In production, you should integrate a caching library or middleware that allows you to define custom keys. The important takeaway is that the key must incorporate the authenticated identity derived from the Authorization header, preventing one user’s cached response from being served to another. If your architecture relies on external caches, configure them to vary by the Authorization header or to bypass shared caching for authenticated endpoints.

middleBrick’s scans can help surface inconsistencies between expected and actual cache behavior. By checking authenticated and unauthenticated access patterns, the tool highlights endpoints where cache keys omit authorization context, supporting remediation efforts aligned with secure coding practices and compliance mapping to frameworks such as OWASP API Top 10.

Frequently Asked Questions

Can middleware or proxies cause cache poisoning even if my Actix code is secure?
Yes. If a proxy or CDN caches responses based only on the request URI and ignores the Authorization header, it can serve one user’s authenticated response to another.

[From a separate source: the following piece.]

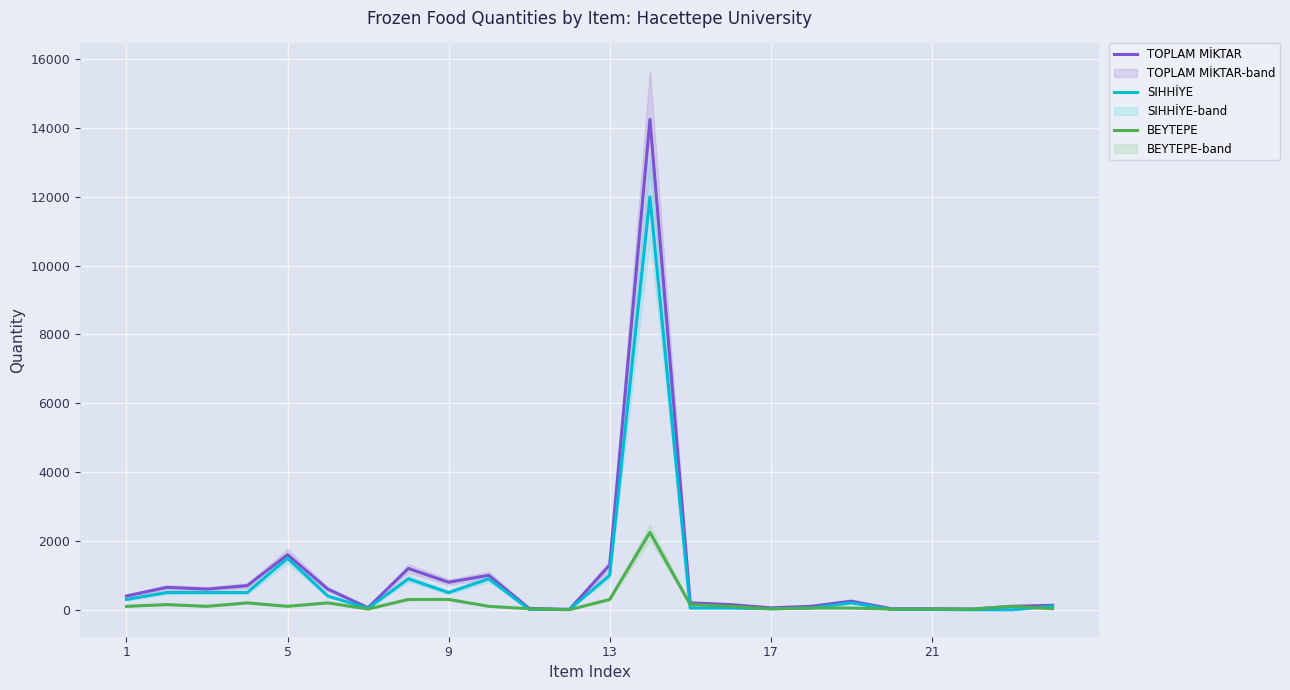

What is the average value of the BEYTEPE series?

196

Ensure that any intermediary cache is configured to include authorization context in its cache key or is bypassed for authenticated endpoints.
Does middleBrick detect cache poisoning risks in authenticated endpoints?
middleBrick tests unauthenticated attack surfaces and, where applicable, checks for authorization-sensitive behavior. It can identify inconsistencies that suggest cache poisoning risks, especially when endpoints behave differently under different authentication contexts, mapping findings to relevant security checks.